Figure 5—figure supplement 1.. CofA does not interact with PBP1a with a heterologous transmembrane domain.

(A) POLAR two-hybrid assay assessing the interaction of Cglu mScar-CofA prey with GFP-^EcTM-PBP1a bait. Results are displayed as in Figure 4.

Figure 6.. The CofA-PBP1a interaction is conserved.

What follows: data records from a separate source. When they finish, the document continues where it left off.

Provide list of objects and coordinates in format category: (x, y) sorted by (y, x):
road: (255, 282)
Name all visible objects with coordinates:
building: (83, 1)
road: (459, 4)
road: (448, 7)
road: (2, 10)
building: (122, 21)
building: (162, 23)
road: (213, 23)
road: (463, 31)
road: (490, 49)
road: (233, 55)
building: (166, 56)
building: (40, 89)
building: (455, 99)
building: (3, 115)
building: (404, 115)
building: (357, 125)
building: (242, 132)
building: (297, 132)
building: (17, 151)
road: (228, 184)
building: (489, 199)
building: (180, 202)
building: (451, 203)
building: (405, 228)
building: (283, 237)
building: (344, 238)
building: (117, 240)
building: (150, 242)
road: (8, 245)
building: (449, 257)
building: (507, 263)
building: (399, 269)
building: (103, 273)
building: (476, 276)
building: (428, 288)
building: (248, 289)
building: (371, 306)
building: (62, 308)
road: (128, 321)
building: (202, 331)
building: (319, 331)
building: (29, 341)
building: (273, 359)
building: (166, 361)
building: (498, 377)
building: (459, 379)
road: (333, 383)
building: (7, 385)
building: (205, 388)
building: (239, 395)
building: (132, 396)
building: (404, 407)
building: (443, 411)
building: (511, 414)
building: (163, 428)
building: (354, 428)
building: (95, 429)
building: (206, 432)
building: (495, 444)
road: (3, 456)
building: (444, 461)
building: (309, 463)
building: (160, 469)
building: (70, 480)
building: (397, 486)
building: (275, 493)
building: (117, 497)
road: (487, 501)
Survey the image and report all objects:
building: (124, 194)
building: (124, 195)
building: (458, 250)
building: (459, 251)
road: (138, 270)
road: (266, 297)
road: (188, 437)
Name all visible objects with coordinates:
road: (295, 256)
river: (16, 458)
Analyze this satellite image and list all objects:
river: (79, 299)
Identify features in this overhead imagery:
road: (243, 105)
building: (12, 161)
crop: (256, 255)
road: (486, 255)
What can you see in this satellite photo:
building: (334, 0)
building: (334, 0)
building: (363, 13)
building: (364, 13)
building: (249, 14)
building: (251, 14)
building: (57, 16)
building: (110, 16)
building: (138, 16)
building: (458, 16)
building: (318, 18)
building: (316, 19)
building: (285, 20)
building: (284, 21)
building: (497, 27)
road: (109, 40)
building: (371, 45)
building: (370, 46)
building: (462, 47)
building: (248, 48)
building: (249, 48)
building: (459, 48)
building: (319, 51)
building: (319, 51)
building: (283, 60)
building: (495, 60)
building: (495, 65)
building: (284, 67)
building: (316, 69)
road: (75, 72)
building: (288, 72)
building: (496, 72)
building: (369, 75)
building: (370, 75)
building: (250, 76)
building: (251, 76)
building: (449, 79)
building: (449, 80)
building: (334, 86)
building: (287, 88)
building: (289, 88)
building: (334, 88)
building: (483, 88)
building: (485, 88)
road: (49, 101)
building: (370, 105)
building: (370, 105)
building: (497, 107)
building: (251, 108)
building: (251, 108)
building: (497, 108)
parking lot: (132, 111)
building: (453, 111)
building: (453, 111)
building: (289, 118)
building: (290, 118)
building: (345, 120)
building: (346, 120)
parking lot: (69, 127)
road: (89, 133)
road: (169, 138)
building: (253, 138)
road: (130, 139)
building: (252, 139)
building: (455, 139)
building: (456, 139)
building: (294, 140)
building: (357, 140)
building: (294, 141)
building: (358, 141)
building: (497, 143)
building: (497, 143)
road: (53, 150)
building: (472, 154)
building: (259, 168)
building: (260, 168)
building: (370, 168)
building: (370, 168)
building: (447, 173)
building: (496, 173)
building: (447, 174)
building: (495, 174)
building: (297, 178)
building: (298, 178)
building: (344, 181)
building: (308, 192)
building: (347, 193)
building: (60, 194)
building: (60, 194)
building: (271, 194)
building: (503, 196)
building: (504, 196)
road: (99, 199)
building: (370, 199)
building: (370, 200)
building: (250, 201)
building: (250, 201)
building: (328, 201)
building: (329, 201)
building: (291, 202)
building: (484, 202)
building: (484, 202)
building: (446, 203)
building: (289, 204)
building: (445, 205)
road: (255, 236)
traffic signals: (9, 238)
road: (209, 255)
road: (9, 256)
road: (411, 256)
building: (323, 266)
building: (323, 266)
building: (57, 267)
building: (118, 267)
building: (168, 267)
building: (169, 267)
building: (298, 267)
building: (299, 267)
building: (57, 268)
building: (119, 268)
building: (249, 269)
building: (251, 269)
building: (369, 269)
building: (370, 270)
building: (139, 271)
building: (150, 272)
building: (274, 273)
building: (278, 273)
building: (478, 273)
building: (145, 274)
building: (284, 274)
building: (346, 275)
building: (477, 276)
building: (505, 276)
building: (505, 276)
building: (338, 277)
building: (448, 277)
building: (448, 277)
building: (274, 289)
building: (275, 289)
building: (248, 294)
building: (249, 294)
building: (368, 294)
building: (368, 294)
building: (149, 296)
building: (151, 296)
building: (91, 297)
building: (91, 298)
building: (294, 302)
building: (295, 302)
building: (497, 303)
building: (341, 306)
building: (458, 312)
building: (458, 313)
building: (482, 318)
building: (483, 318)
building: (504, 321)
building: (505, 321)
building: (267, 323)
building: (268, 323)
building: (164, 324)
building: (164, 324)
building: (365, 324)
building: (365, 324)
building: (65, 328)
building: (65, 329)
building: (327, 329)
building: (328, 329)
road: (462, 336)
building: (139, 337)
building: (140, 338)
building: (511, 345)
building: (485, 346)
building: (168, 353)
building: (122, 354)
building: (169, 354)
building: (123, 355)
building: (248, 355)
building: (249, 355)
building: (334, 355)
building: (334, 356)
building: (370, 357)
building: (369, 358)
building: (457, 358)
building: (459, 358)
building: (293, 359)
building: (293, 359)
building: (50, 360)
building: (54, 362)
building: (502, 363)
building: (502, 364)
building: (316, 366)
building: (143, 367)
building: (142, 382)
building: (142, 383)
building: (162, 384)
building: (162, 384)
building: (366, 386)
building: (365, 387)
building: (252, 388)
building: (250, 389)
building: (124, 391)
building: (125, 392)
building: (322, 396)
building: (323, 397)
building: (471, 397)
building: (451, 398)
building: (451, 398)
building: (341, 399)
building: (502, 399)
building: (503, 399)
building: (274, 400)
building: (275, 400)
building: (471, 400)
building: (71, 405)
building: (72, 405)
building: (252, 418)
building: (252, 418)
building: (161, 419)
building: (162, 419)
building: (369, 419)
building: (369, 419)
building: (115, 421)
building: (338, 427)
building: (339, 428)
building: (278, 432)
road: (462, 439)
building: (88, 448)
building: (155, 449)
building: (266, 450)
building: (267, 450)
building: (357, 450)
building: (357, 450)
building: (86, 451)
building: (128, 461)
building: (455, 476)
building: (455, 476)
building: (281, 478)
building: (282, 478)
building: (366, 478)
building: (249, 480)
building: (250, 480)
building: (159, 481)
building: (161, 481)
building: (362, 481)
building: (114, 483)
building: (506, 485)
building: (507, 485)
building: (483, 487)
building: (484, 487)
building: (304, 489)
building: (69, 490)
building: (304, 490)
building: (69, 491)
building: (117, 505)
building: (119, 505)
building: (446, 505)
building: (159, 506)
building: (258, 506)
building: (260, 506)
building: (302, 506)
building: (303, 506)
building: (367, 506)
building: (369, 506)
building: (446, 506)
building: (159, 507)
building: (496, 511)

(A) Phylogenetic tree showing the distribution of CofA-like proteins containing the DUF3566 domain. (B) Schematics showing the genomic organization of loci encoding cofA-like genes in representative bacteria. The domain predictions are based on the NCBI conserved domain database. Not drawn to scale. (C–D) POLAR two-hybrid assay assessing the interaction of CofA paralogs from Corynebacterium jeikeium K411 (C) or Mycobacterium tuberculosis H37Rv (D) with PBPs from these organisms. Results are displayed as in Figure 4. (C) (left) GFP fused to the transmembrane domain of C. jeikeium PBP1a (GFP-^CjPBP1a-TM) with mScar-^CjCofA prey. Reading frames used were JK1977 (residues 1–44) and JK0012, respectively. (right) GFP fused to the transmembrane domain of C. jeikeium PBP1b (GFP-^CjPBP1b-TM) with mScar-^CjCofA prey. Reading frames for PBP1b used was JK2069 (residue 185–235). Bar equals 3 µm. (D) POLAR two-hybrid assay results with Mtb proteins. (left) GFP fused to the transmembrane domain (residues 1–41) of Mtb PonA2 (GFP-^MtbPonA2-TM) with mScar-^MtbCofA-ΔN prey. Note PonA2 (Rv3682) is the Mtb ortholog of Cglu PBP1a. The CofA fusion used is deleted for the N-terminal extension (residues 1–190) found on the Mtb CofA sequence (Rv0007). (right) GFP fused to the transmembrane domain (residues 120–167) of Mtb PonA1 (GFP-^MtbPonA1-TM) with mScar-^MtbCofA-ΔN prey. Note PonA1 (Rv0050) is the Mtb ortholog of Cglu PBP1b. Bar equals 3 µm.

Figure 6—figure supplement 1.. Interaction of full length^MtbCofA with PonA2.

(A) POLAR two-hybrid assay assessing the interaction of GFP-^MtbPonA2-TM or GFP-^MtbPonA1-TM baits with full-length mScar-^MtbCofA prey. Results are displayed as in Figure 4.